Case ID: sw2d_182/html/0717-01.html
Source: Caselaw Access Project
Author: {"author": "KRUEGER, Judge. DAVIDSON, Judge.", "license": "Public Domain", "url": "https://static.case.law/"}
Date Created: 2024-08-24T03:29:51.129683

DAGLEY v. STATE.
    No. 22903.
    Court of Criminal Appeals of Texas.
    June 14, 1944.
    Rehearing Denied Oct. 18, 1944.
    Hawkins & Myers, of Houston, for appellant.
    Ernest S. Goens, State’s Atty., of Austin, for the State.
   KRUEGER, Judge.

The offense is theft of an automobile over the value of $50. The punishment assessed is confinement in the state penitentiary for a term of five years.

'There are no bills of exception in the record complaining of the admission or exclusion of any evidence, nor any objections to the court’s charge.

The only question presented for review is the sufficiency of the evidence to sustain the conviction. The State’s evidence, briefly stated, shows .that at 11 or 11:30 p. m. on the 28th day of November, 1943, J. B. Martin parked his automobile on Louisiana Street in the City of Houston, Harris County, Texas. The next morning he discovered that it was gone. He did not give the appellant or anyone else his consent to take it. On the night in question, two city policemen noticed the car in question being driven on Fannin Street. They observed that it did not have any rear-license plate. The officers followed the car around the block and overtook it. They inquired of the appellant (who was driving it) where the keys to the car were, to which he replied that he had lost them and therefore wired around the switch so as to operate it. He told the officers that he had purchased the automobile about two or three weeks prior thereto from the Cox Motor Company.

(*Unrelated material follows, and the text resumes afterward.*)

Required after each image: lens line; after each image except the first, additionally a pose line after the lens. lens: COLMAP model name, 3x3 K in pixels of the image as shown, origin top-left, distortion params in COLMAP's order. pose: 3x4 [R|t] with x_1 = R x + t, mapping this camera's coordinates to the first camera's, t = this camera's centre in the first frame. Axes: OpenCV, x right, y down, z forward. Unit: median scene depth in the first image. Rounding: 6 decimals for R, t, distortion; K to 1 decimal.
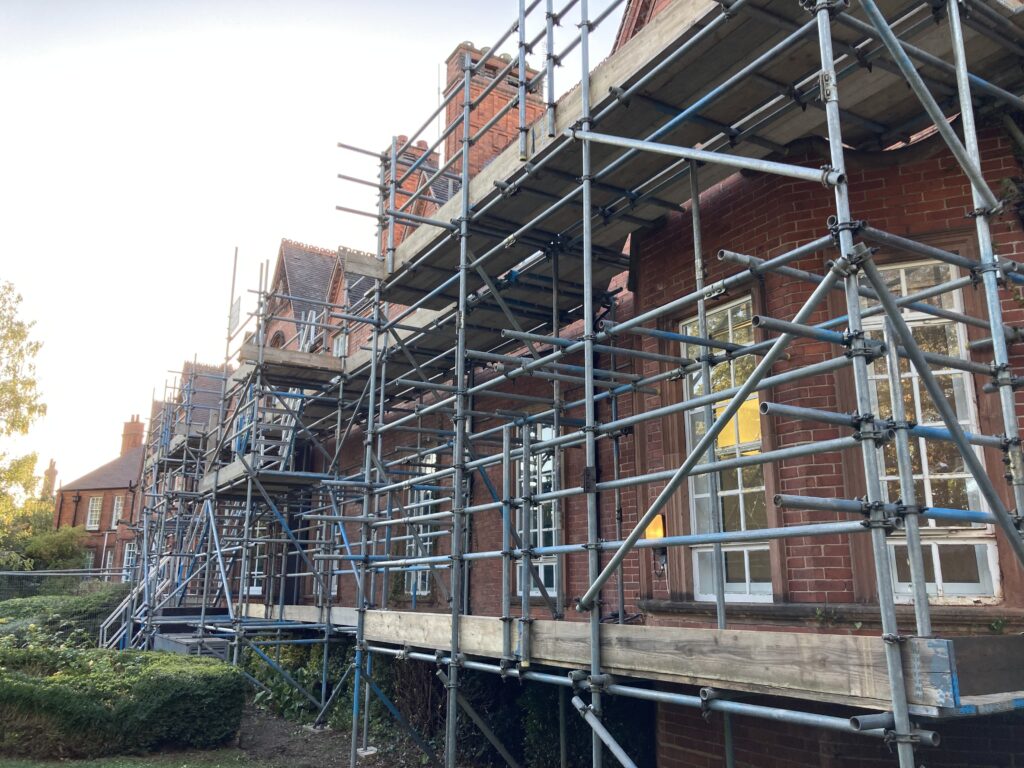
lens RADIAL K [[860.8, 0, 521.7], [0, 860.8, 373.8], [0, 0, 1]] dist [0.006335, 0.005583]
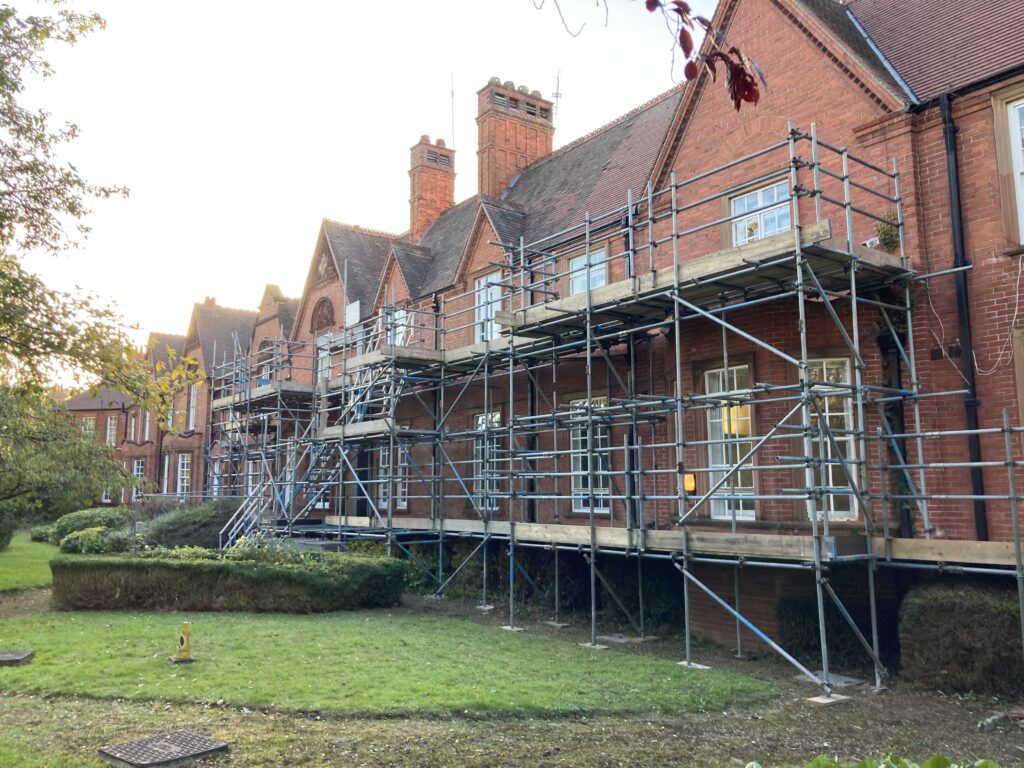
lens RADIAL K [[850.8, 0, 512.0], [0, 850.8, 384.0], [0, 0, 1]] dist [0.005944, -0.011248]
pose [[0.996681, 0.002903, 0.081359, -0.498907], [-0.012491, 0.992983, 0.117593, -0.319418], [-0.080447, -0.118219, 0.989723, -1.024803]]
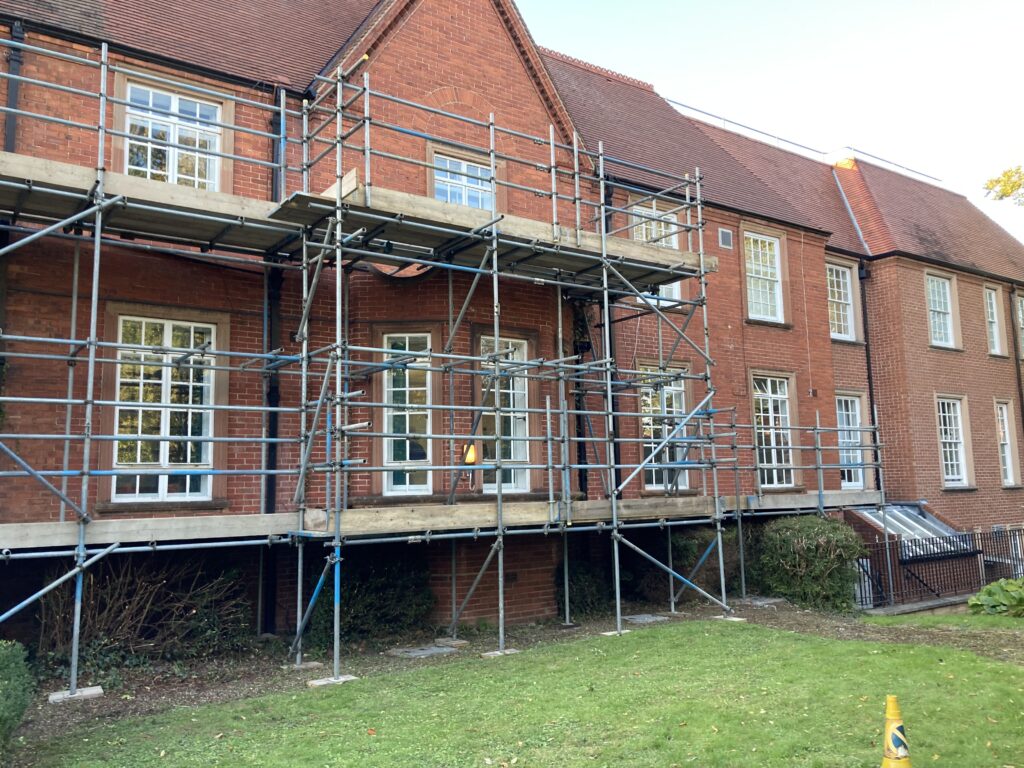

On his trial appellant testified that a soldier boy, whom he did not know and had never seen before the night in question, loaned him the car to take a drunk woman home, but she declined to go with him. He admitted that he had been to the penitentiary twice before.

It is our opinion that the evidence is ample upon which the'jury could base their conclusion of his guilt.

The judgment of the trial court is affirmed.

PER CURIAM.

The- foregoing opinion of the Commission of Appeals has been examined by the Judges of the Court of Criminal Appeals and approved by the Court.

On Motion for Rehearing.

DAVIDSON, Judge.

Appellant insists that the facts are insufficient to support the conviction, and that we erred in reaching a contrary conclusion.

To accept appellant’s version would do violence to the rule that the unexplained possession of recently stolen property is a sufficient circumstance upon which a jury may conclude that such possessor was guilty of theft of the property. 25 Texas Digest, Larceny, @^64, page 637.

The motion for rehearing is overruled.

PER CURIAM.

The foregoing opinion of the Commission of Appeals has been examined by the Judges of the Court of Criminal Appeals and approved by the Court.